Prof. Dr. Patricia Kraft, Academic Director of the bachelor’s program in International Business at MBS has this advice: “Don’t pass up this opportunity to make a good impression in your job interview. Think of two or three good projects ahead of time – ideally projects that you can directly link to the profile of the job you want. This allows your potential new employer to see the skills you already have in this field. It’s important to explain this as clearly, concisely and incisively as possible. The STAR (Situation, Task, Action, Result) method can work well here. Outline the initial situation, describe the precise task, explain the steps you took in successfully managing the problem, and – crucially – the results you achieved, complete with specific, measurable outcomes.”
21. What parts of your studies/education have you enjoyed most/least and why?
Once again, Prof. Dr. Patricia Kraft recommends being honest: “Try not to simply outline topics and content from your studies that you feel your prospective employer wants to hear based on the job profile. Instead, describe your favorite topics, or the topics you found challenging, in each case providing coherent reasoning. In addition to subject-specific aspects, this might include the lecturer’s teaching style, the lectures themselves, discussions in seminars or case studies you have discussed.”

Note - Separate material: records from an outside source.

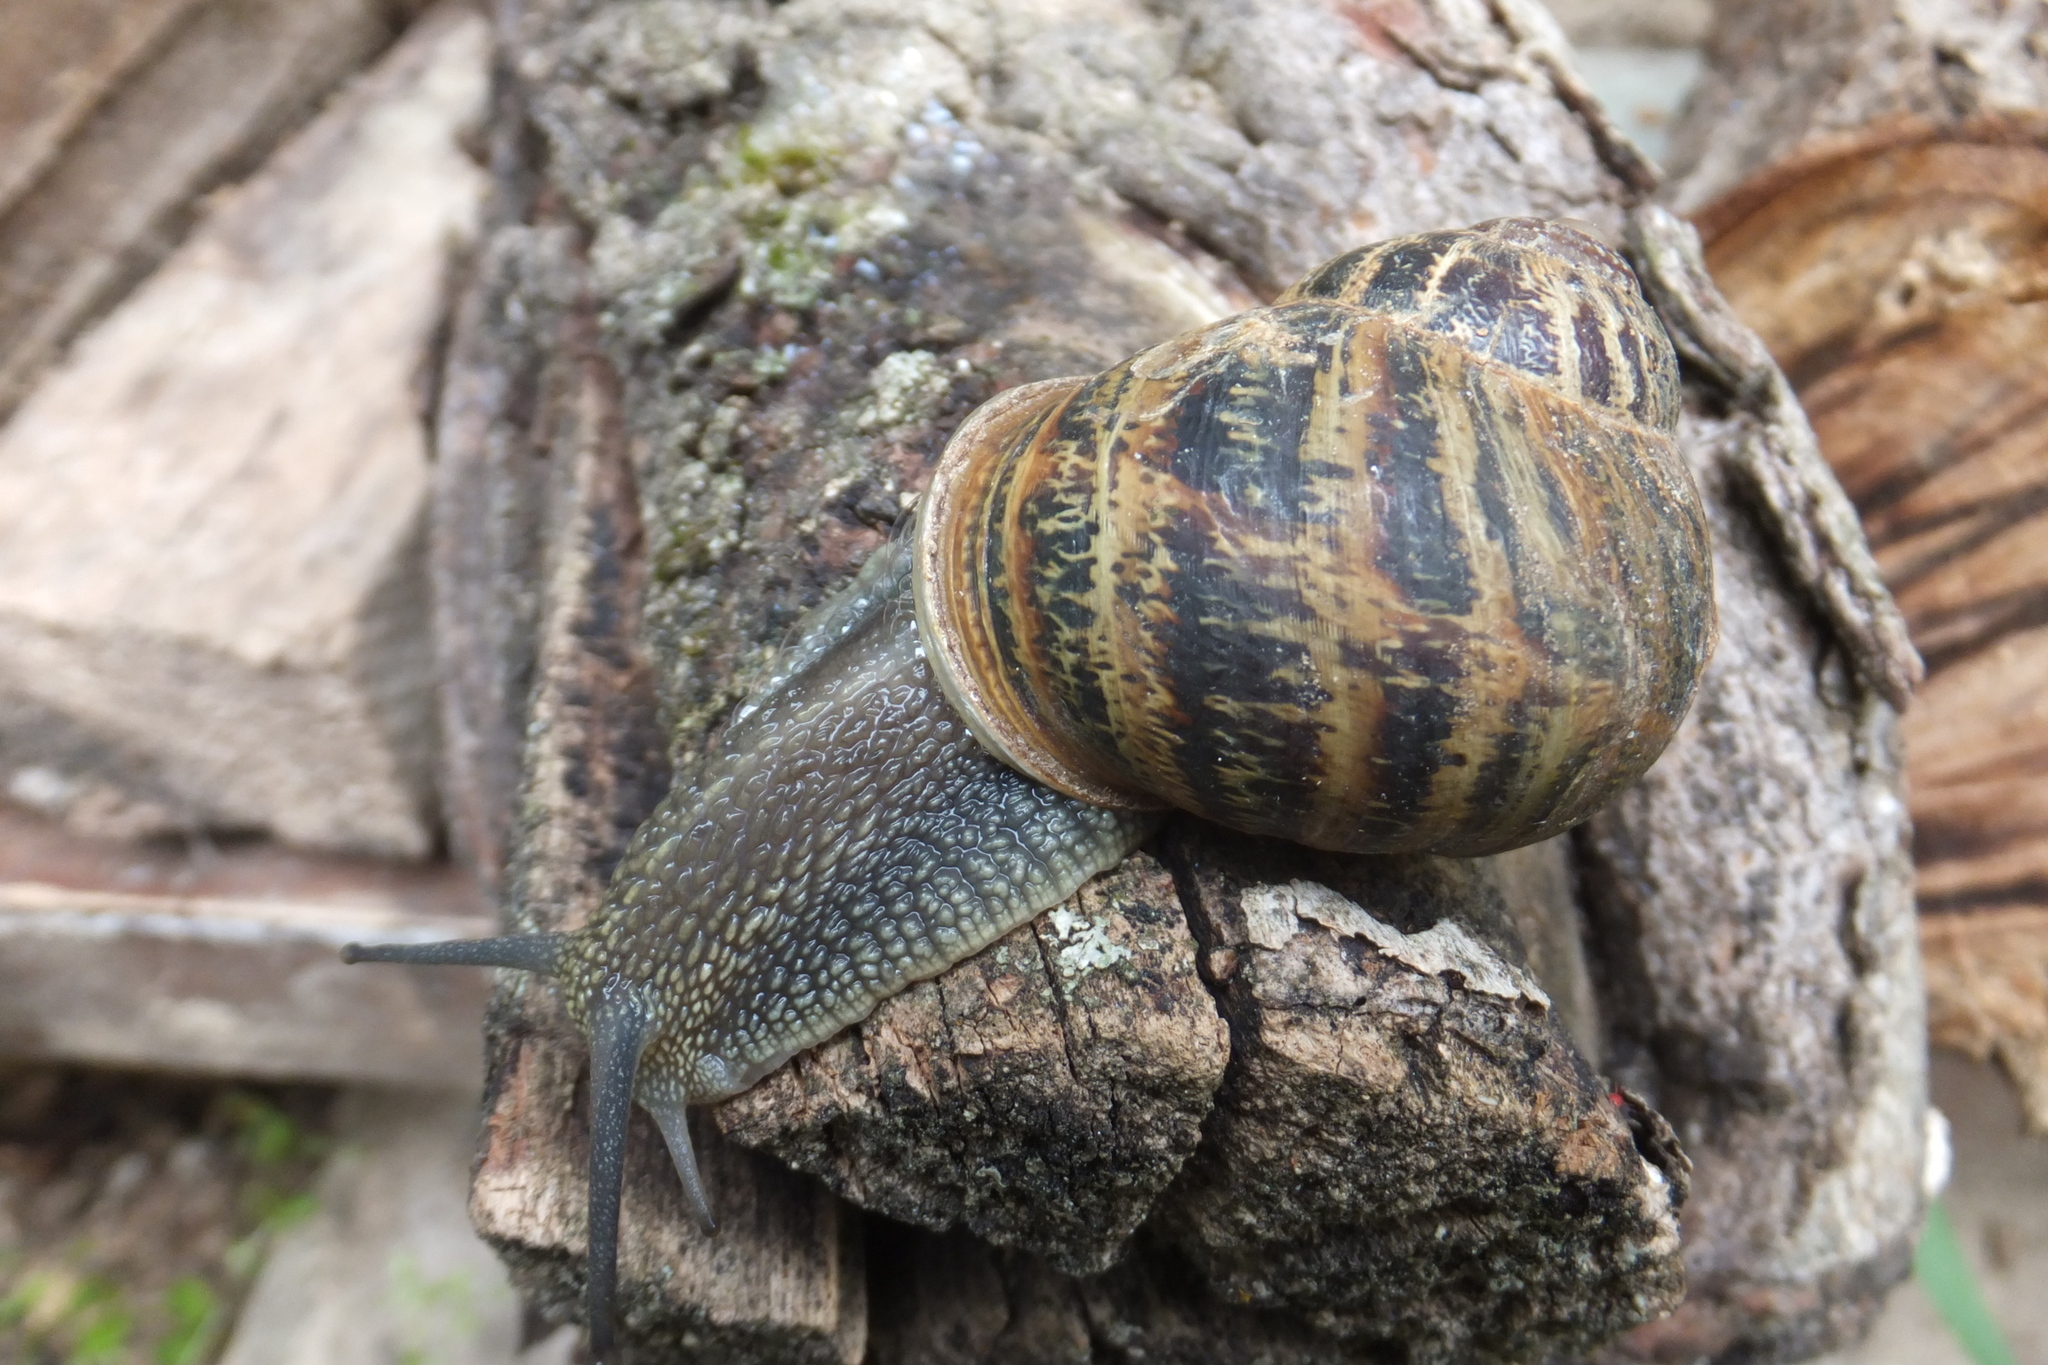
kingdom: Animalia
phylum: Mollusca
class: Gastropoda
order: Stylommatophora
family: Helicidae
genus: Cornu
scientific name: Cornu aspersum
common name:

22. What relevant IT-related skills do you have? (i.e. software, programs)
Here’s a tip from business expert Stephanie Stangl: “This is a good opportunity to talk about certificates you’ve earned.* You can also refer to programs you’ve used in the course of your work. Above all, make sure the mention programs that are listed in the job description or could be relevant to the advertised position. Try to describe your knowledge as objectively as possible.”
* This also applies to a question about language skills.
23. Do you have a role model? Is there anyone who has had a particular impact on your career to date?
Kristina Hiltmair, HR Manager at MBS, explains: “People give very different answers to this question. They might name their parents or other family members, careers advisors, former colleagues or managers. You should describe how and why this person shaped you by underlining specific qualities or characteristics, or pointing to a turning point in your career. This helps recruiters to understand you better as an individual and gain an insight into your mindset.”
Interview Questions Regarding Your Career Plans
24. Where do you see your career going?
Prof. Dr. Heiko Seif has some sage advice: “There are two decisive steps in this answer. First, talk about your next, short-term career goals; second, outline the steps you intend to take as part of your long-term development. Explain how you plan to achieve these goals and make it clear that the job you’ve applied for is the perfect path to this. Take care not to go into too much detail as far as the future is concerned. Ultimately, you don’t want to give the impression that you might want to leave the company in the near future.”
25. Where do you see yourself in ten years?
Here’s a tip from Kristina Hiltmair from the MBS HR department: “Answering this question requires a degree of tact. Consider why the recruiter has asked you this question. Are they trying to assess your ambition or your loyalty? However you interpret the question, your answer should not give the impression that you’re only using this job as a stepping stone to reach another position or another company.”
Surprise, Stress and Brainteaser Interview Questions
26. Is there anything you did not include in your résumé you feel we should know about you?
Kristina Hiltmair, HR Manager at MBS, has a clear recommendation: “Make sure you have a good answer to this question ready! This is another opportunity to make an impression and catch your interviewer’s attention. Remember that it is often the simplest things – things that may seem banal or trivial to you – that your interviewer might find fascinating or interesting.”